Mercouri Kanatzidis has been elected a member of the American Academy of Arts and Sciences

Mercouri G. Kanatzidis

Mercouri Kanatzidis has been elected a member of the American Academy of Arts and Sciences, one of the nation’s oldest and most prestigious honorary societies. He is the Charles E. and Emma H. Morrison Professor in the department of chemistry in the Weinberg College of Arts and Sciences. He has a joint appointment at Argonne National Laboratory.

When announcing this year’s new members, Academy President David W. Oxtoby said, “With the election of these members, the academy is honoring excellence, innovation and leadership and recognizing a broad array of stellar accomplishments.

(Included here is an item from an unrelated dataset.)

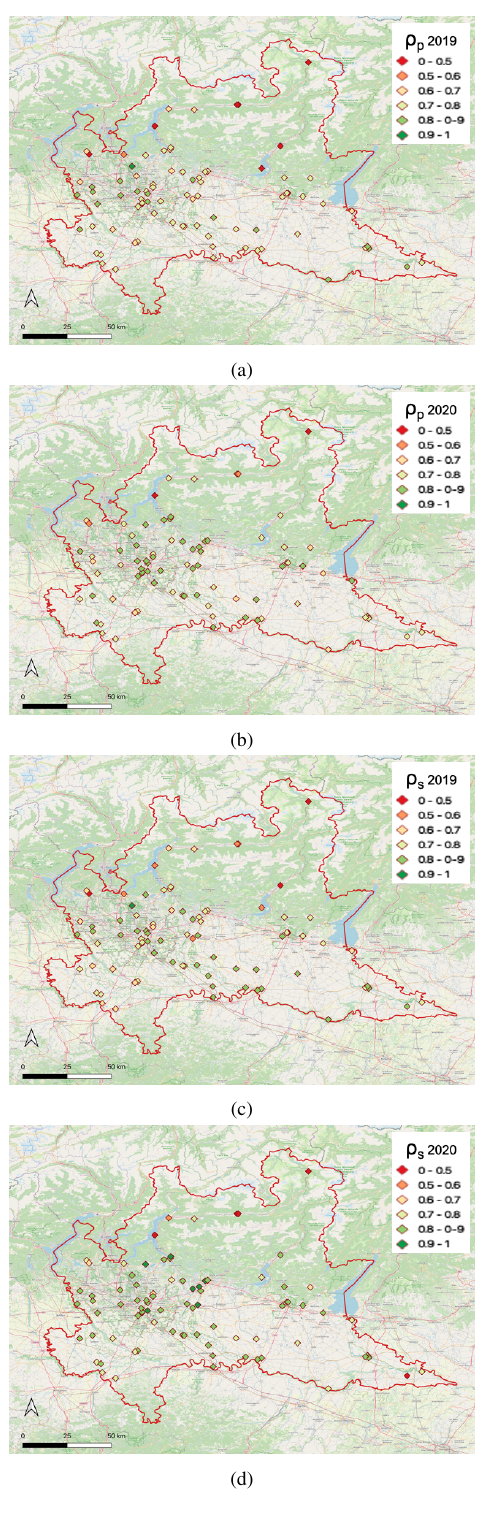
Figure 3. Maps of Pearson’s correlation coefficients ( ρ p ) at each sensor location, computed from the comparison of NO 2 concentration time-series of ARPA Lombardia sensors and the Sentinel-5P in the two analysis periods, 2019 (a) and 2020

We hope every new member celebrates this achievement and joins our work advancing the common good.”

The academy was founded in 1780 by John Adams, James Bowdoin and others who believed the new republic should honor exceptionally accomplished individuals and engage them in advancing the public good.

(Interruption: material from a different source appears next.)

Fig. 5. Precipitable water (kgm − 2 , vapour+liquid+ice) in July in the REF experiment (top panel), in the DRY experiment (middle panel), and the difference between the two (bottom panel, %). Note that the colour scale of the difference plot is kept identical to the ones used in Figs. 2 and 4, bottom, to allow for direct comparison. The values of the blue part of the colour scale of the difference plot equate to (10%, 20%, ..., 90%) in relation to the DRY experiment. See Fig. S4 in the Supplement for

The academy’s dual mission remains essentially the same 240 years later with honorees from increasingly diverse fields and with the work now focused on the arts and humanities, democracy and justice, education, global affairs and science.

Kanatzidis’ research focuses on solid-state chemistry, the science of synthesis for chalcogenides and intermetallics materials, the advancement of thermoelectric materials and their applications. He made seminal contributions in hybrid perovskite materials for solar cells and hard radiation detectors.

He invented chalcogels, a class of materials built like a sponge with the ability to soak up radionuclides and heavy metals from wastewater. Kanatzidis is the founder of Actinia, a startup company developing cutting-edge radiation detector materials for common imaging techniques used in medicine as well as security and testing.